Install From Sources
To compile from source (e.g., for builds with custom alphabet or other configurations), see documentation online.
Typical workflow
- Build de Bruijn graph from Fasta files, FastQ files, or KMC k-mer counters:
./metagraph build
- Annotate graph using the column compressed annotation:
./metagraph annotate
- Transform the built annotation to a different annotation scheme:
./metagraph transform_anno
- Query annotated graph
./metagraph query
Example
DATA="../tests/data/transcripts_1000.fa"
./metagraph build -k 12 -o transcripts_1000 $DATA
./metagraph annotate -i transcripts_1000.dbg --anno-filename -o transcripts_1000 $DATA
./metagraph query -i transcripts_1000.dbg -a transcripts_1000.column.annodbg $DATA
./metagraph stats -a transcripts_1000.column.annodbg transcripts_1000.dbg
Print usage
./metagraph
Build graph
-
Simple build
./metagraph build -v --parallel 30 -k 20 --mem-cap-gb 10 \
-o <GRAPH_DIR>/graph <DATA_DIR>/*.fasta.gz \
2>&1 | tee <LOG_DIR>/log.txt
-
Build with disk swap (use to limit the RAM usage)

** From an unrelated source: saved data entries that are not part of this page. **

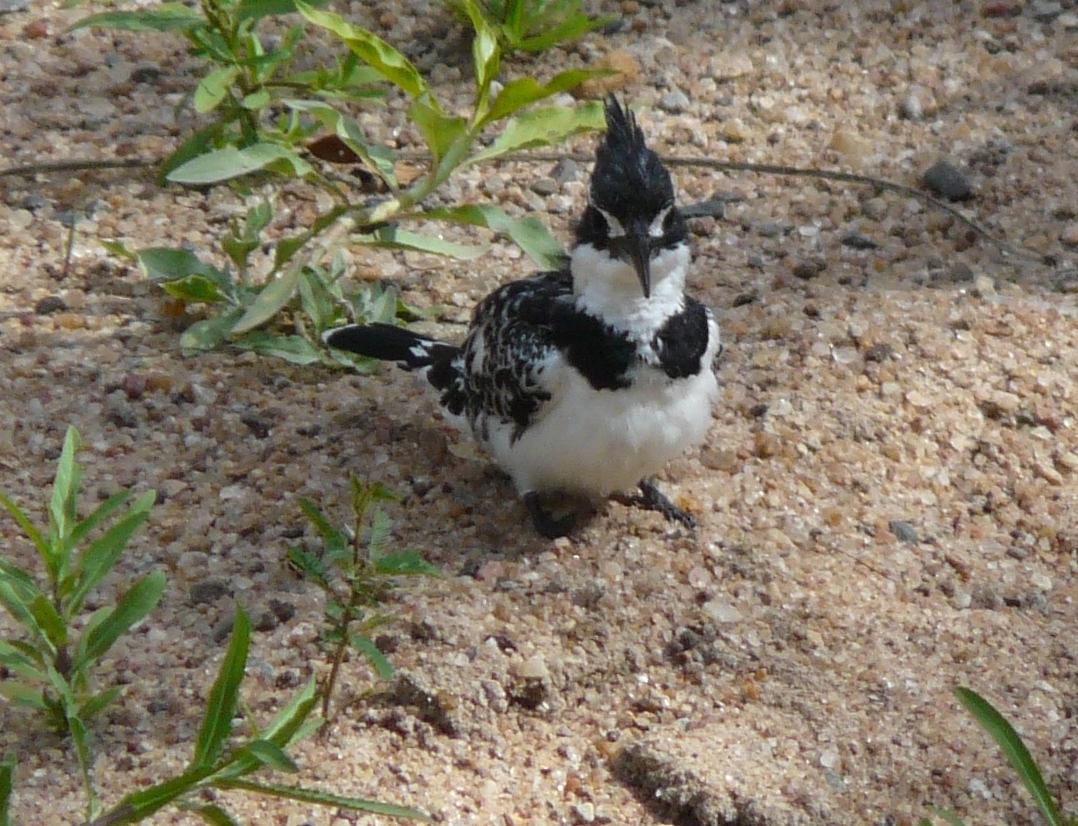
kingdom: Animalia
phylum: Chordata
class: Aves
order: Coraciiformes
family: Alcedinidae
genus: Ceryle
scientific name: Ceryle rudis
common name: Pied kingfisher
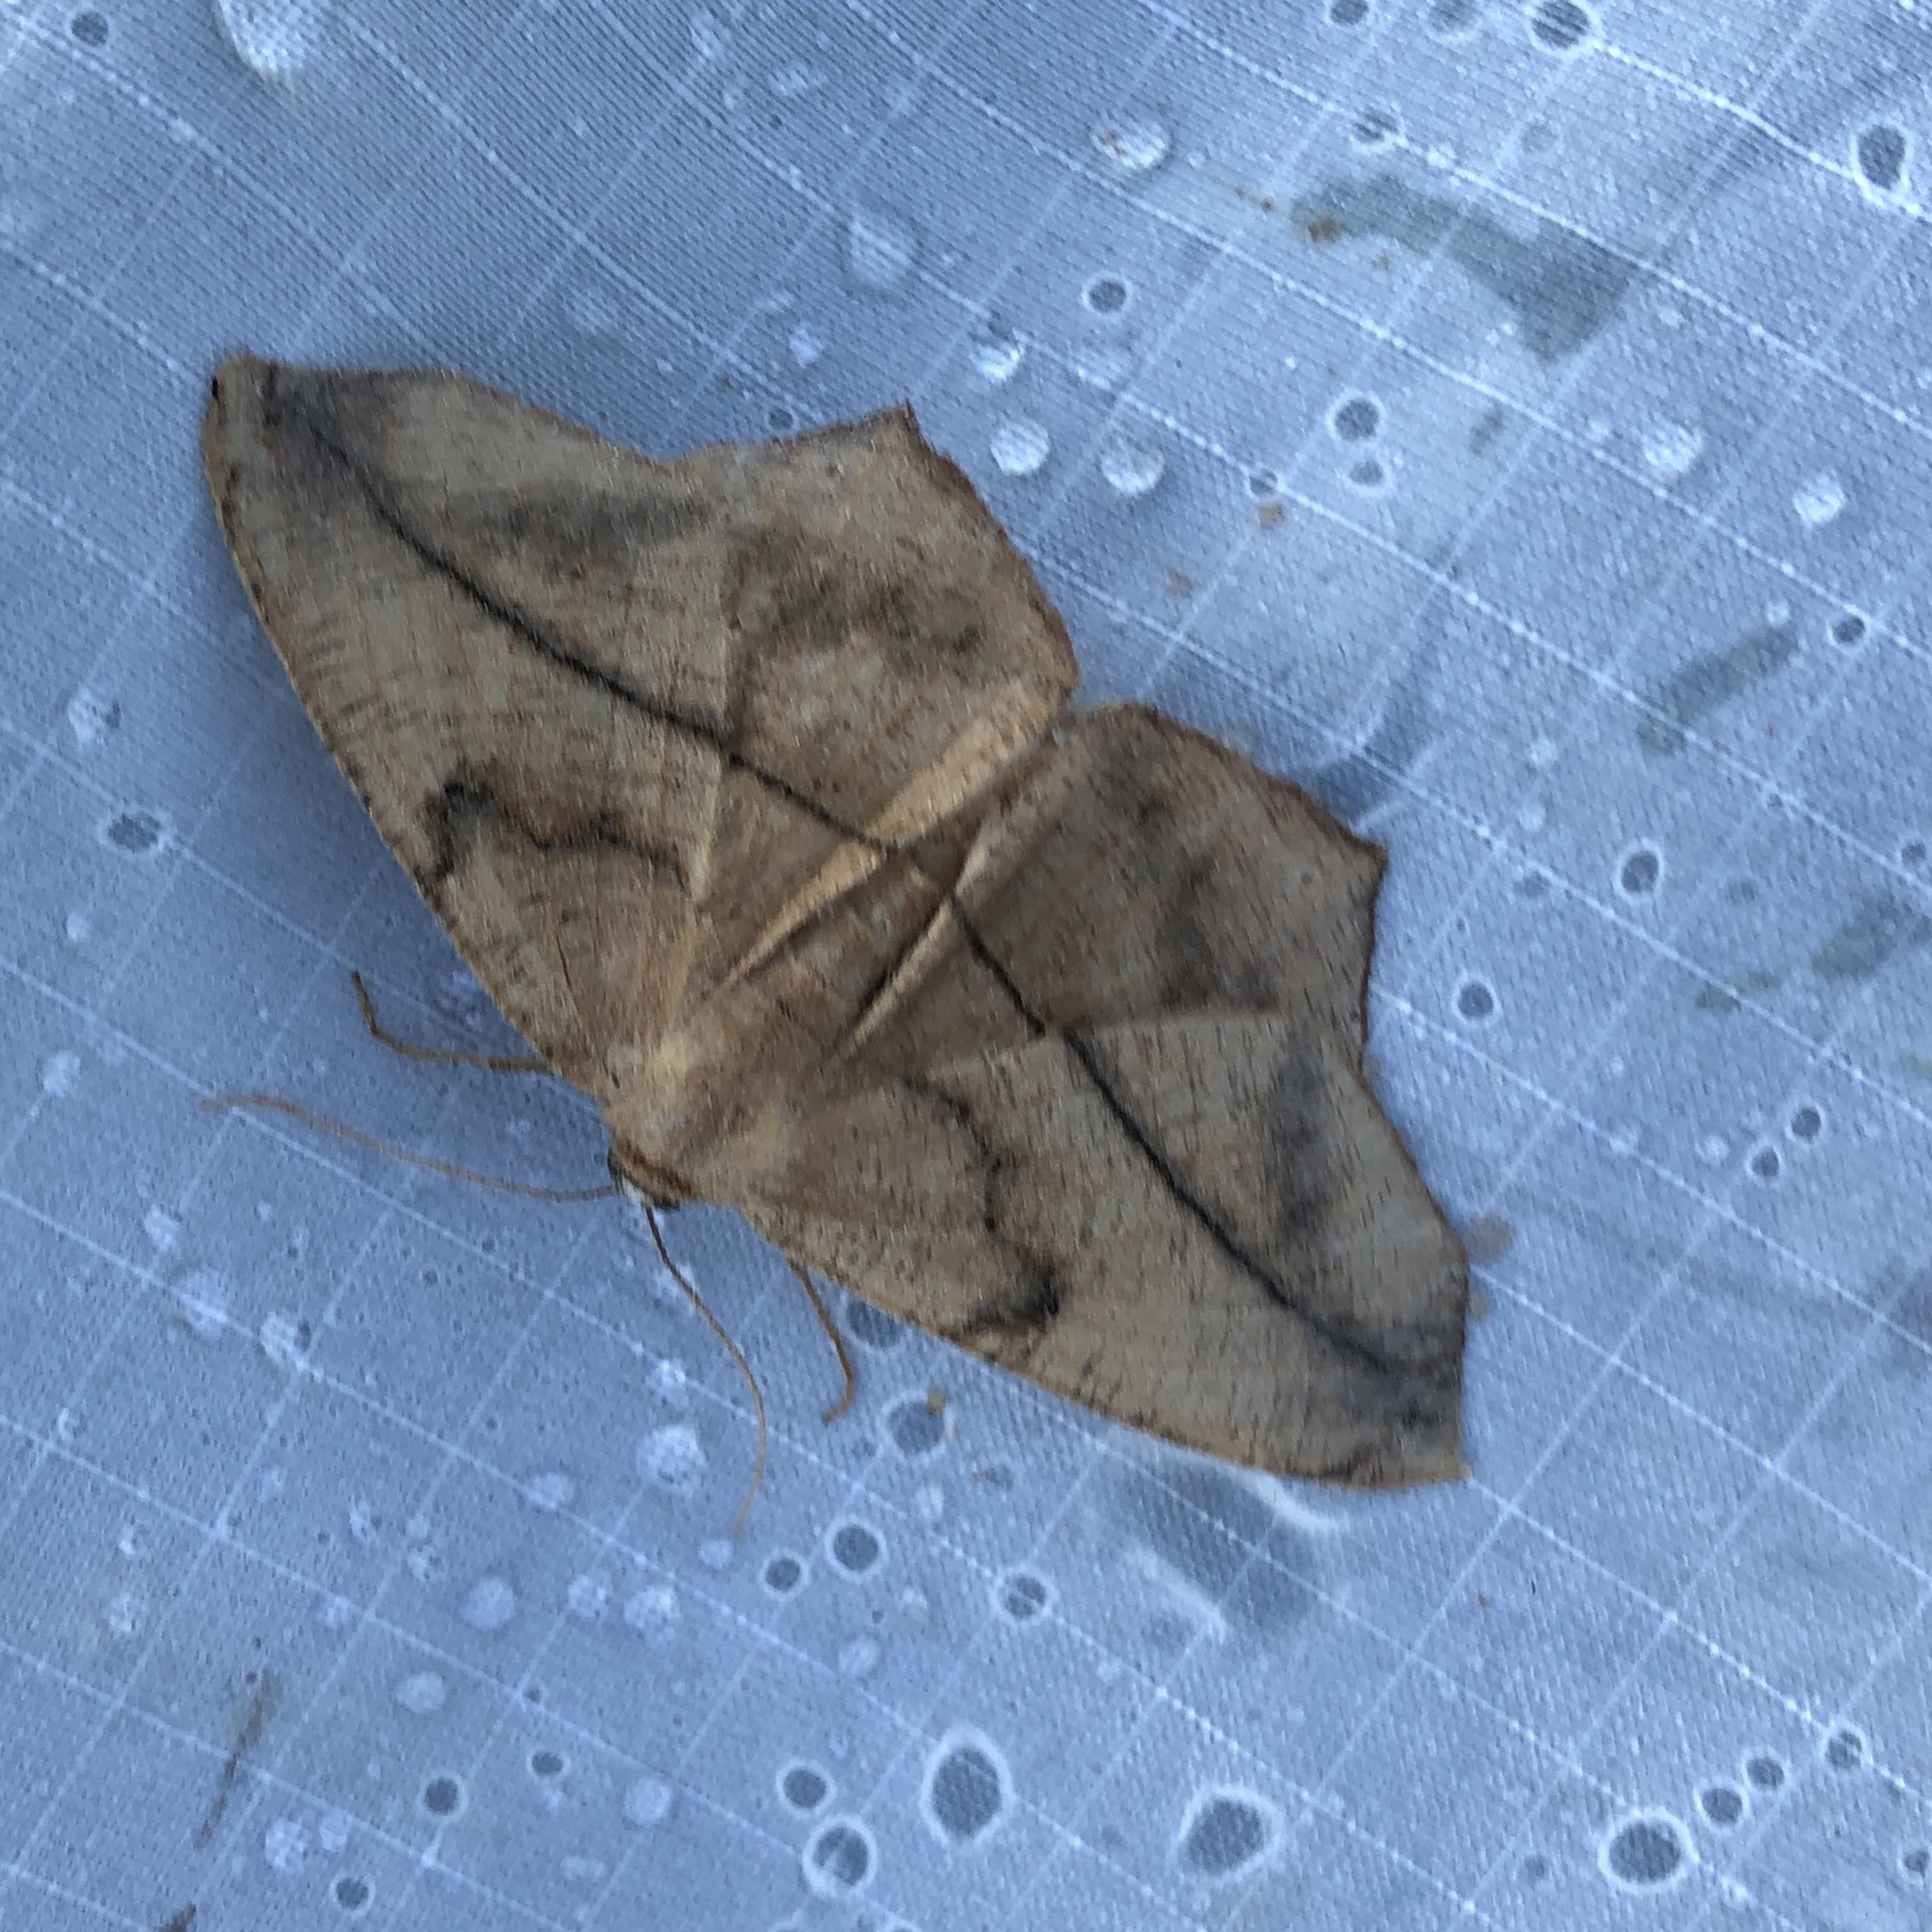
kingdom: Animalia
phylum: Arthropoda
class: Insecta
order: Lepidoptera
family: Geometridae
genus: Prochoerodes
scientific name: Prochoerodes lineola
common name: Large maple spanworm
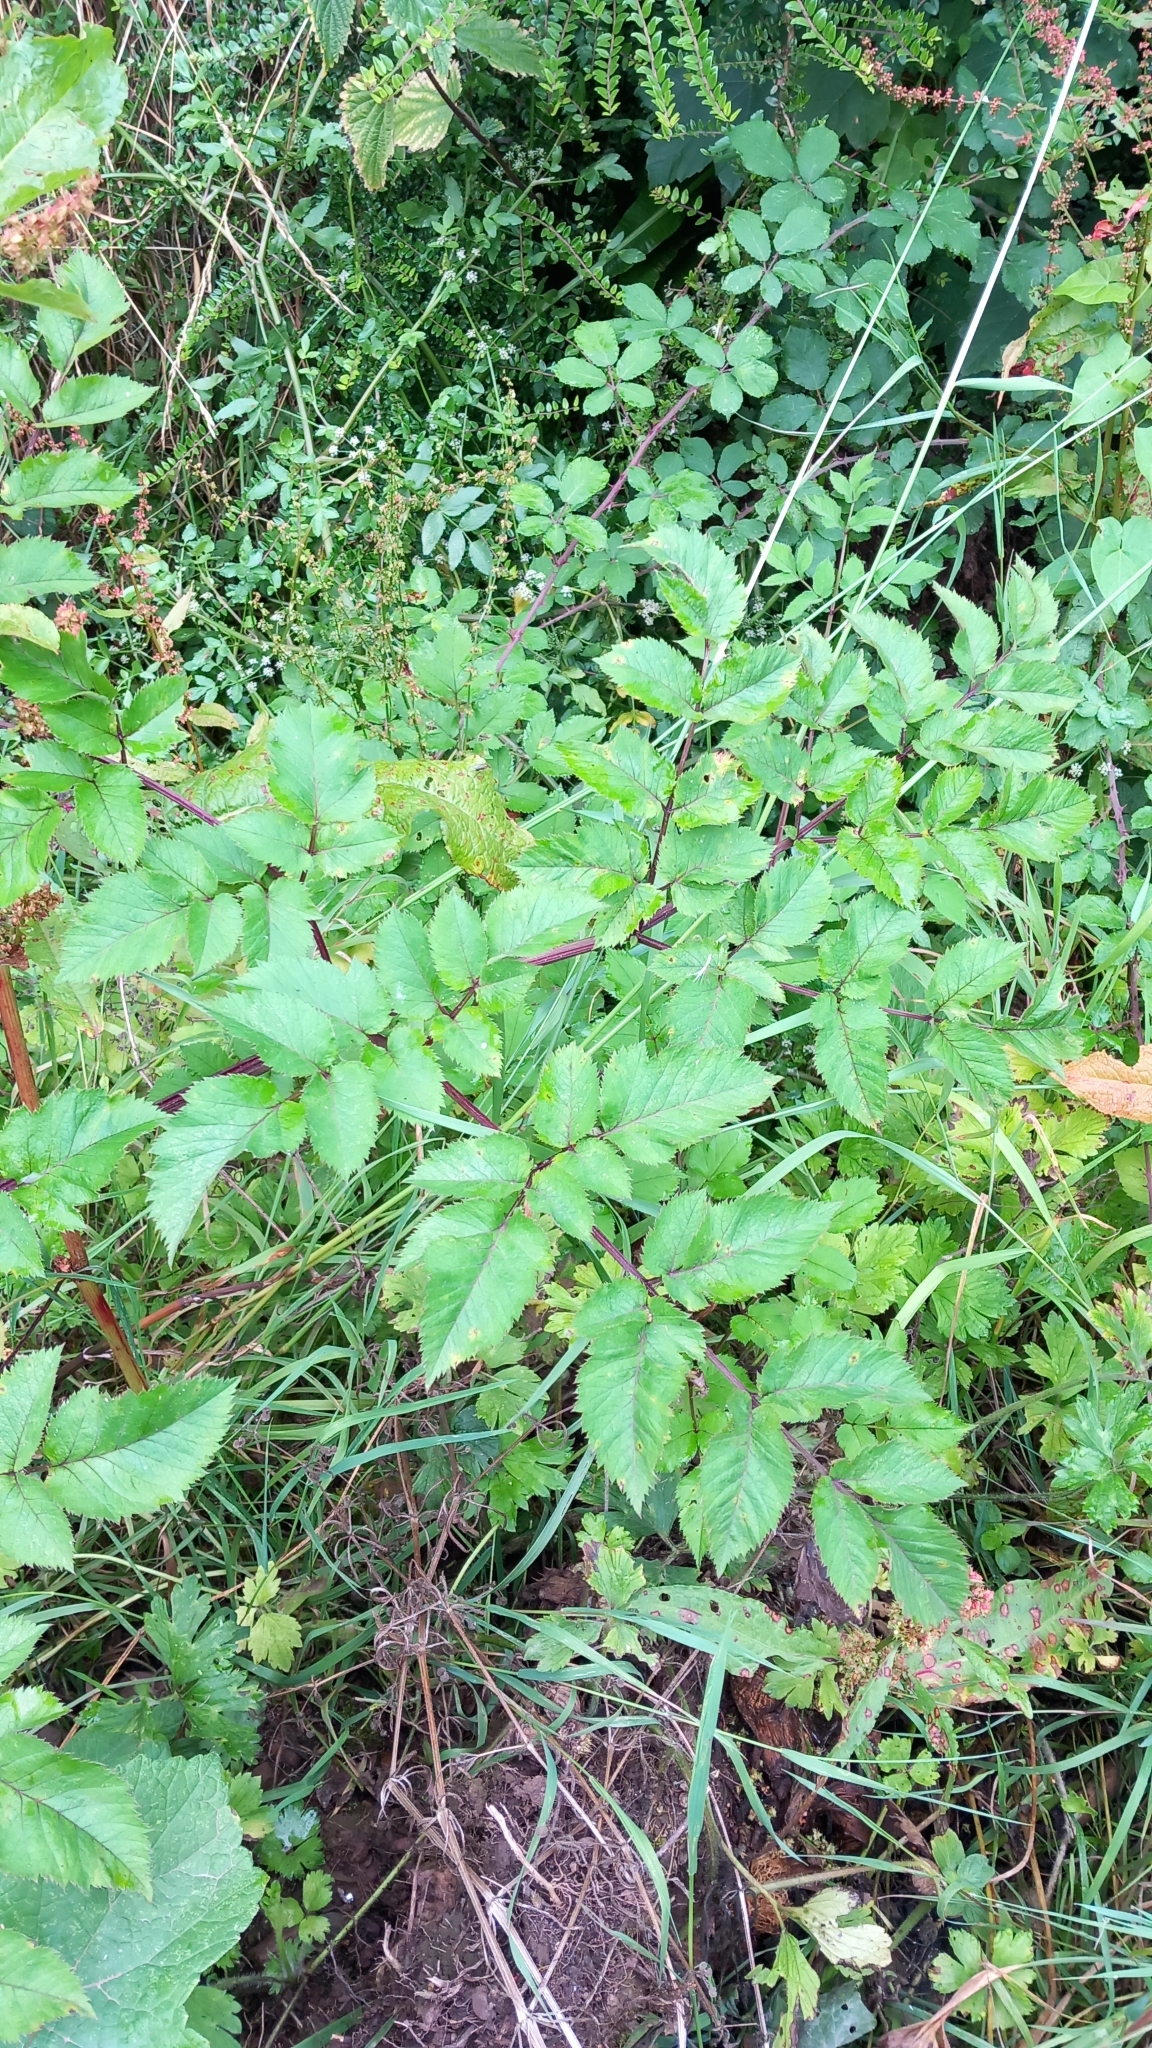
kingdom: Plantae
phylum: Tracheophyta
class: Magnoliopsida
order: Apiales
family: Apiaceae
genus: Angelica
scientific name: Angelica sylvestris
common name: Wild angelica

./metagraph build -v --parallel 30 -k 20 --mem-cap-gb 10 --disk-swap <GRAPH_DIR> \
-o <GRAPH_DIR>/graph <DATA_DIR>/*.fasta.gz \
2>&1 | tee <LOG_DIR>/log.txt
Build from k-mers filtered with KMC
K=20
./KMC/kmc -ci5 -t4 -k$K -m5 -fm <FILE>.fasta.gz <FILE>.cutoff_5 ./KMC
./metagraph build -v -p 4 -k $K --mem-cap-gb 10 -o graph <FILE>.cutoff_5.kmc_pre
Annotate graph
./metagraph annotate -v --anno-type row --fasta-anno \
-i primates.dbg \
-o primates \
~/fasta_zurich/refs_chimpanzee_primates.fa
Convert annotation to Multi-BRWT
- Cluster columns
./metagraph transform_anno -v --linkage --greedy \
-o linkage.txt \
--subsample R \
-p NCORES \
primates.column.annodbg
Requires N*R/8 + 6*N^2
bytes of RAM, where N
is the number of columns and R
is the number of rows subsampled.
- Construct Multi-BRWT
./metagraph transform_anno -v -p NCORES --anno-type brwt \
--linkage-file linkage.txt \
-o primates \
--parallel-nodes V \
-p NCORES \
primates.column.annodbg
Requires M*V/8 + Size(BRWT)
bytes of RAM, where M
is the number of rows in the annotation and V
is the number of nodes merged concurrently.
Query graph
./metagraph query -v -i <GRAPH_DIR>/graph.dbg \
-a <GRAPH_DIR>/annotation.column.annodbg \
--discovery-fraction 0.8 --labels-delimiter ", " \
query_seq.fa
Align to graph
./metagraph align -v -i <GRAPH_DIR>/graph.dbg query_seq.fa
Assemble sequences
./metagraph assemble -v <GRAPH_DIR>/graph.dbg \
-o assembled.fa \
--unitigs
Assemble differential sequences
./metagraph assemble -v <GRAPH_DIR>/graph.dbg \
--unitigs \
-a <GRAPH_DIR>/annotation.column.annodbg \
--diff-assembly-rules diff_assembly_rules.json \
-o diff_assembled.fa
See metagraph/tests/data/example.diff.json
and metagraph/tests/data/example_simple.diff.json
for sample files.
Get stats
Stats for graph
./metagraph stats graph.dbg
Stats for annotation
./metagraph stats -a annotation.column.annodbg
Stats for both
./metagraph stats -a annotation.column.annodbg graph.dbg
Developer Notes
Makefile
The Makefile
in the top level source directory can be used to build and test metagraph
more conveniently. The following
arguments are supported:
env
: environment in which to compile/run (""
: on the host,docker
: in a docker container)alphabet
: compile metagraph for a certain alphabet (e.g.DNA
orProtein
, defaultDNA
)additional_cmake_args
: additional arguments to pass to cmake.
Examples:
# compiles metagraph in a docker container for the `DNA` alphabet
make build-metagraph env=docker alphabet=DNA
License
Metagraph is distributed under the GPLv3 License (see LICENSE). Please find further information in the AUTHORS and COPYRIGHTS files.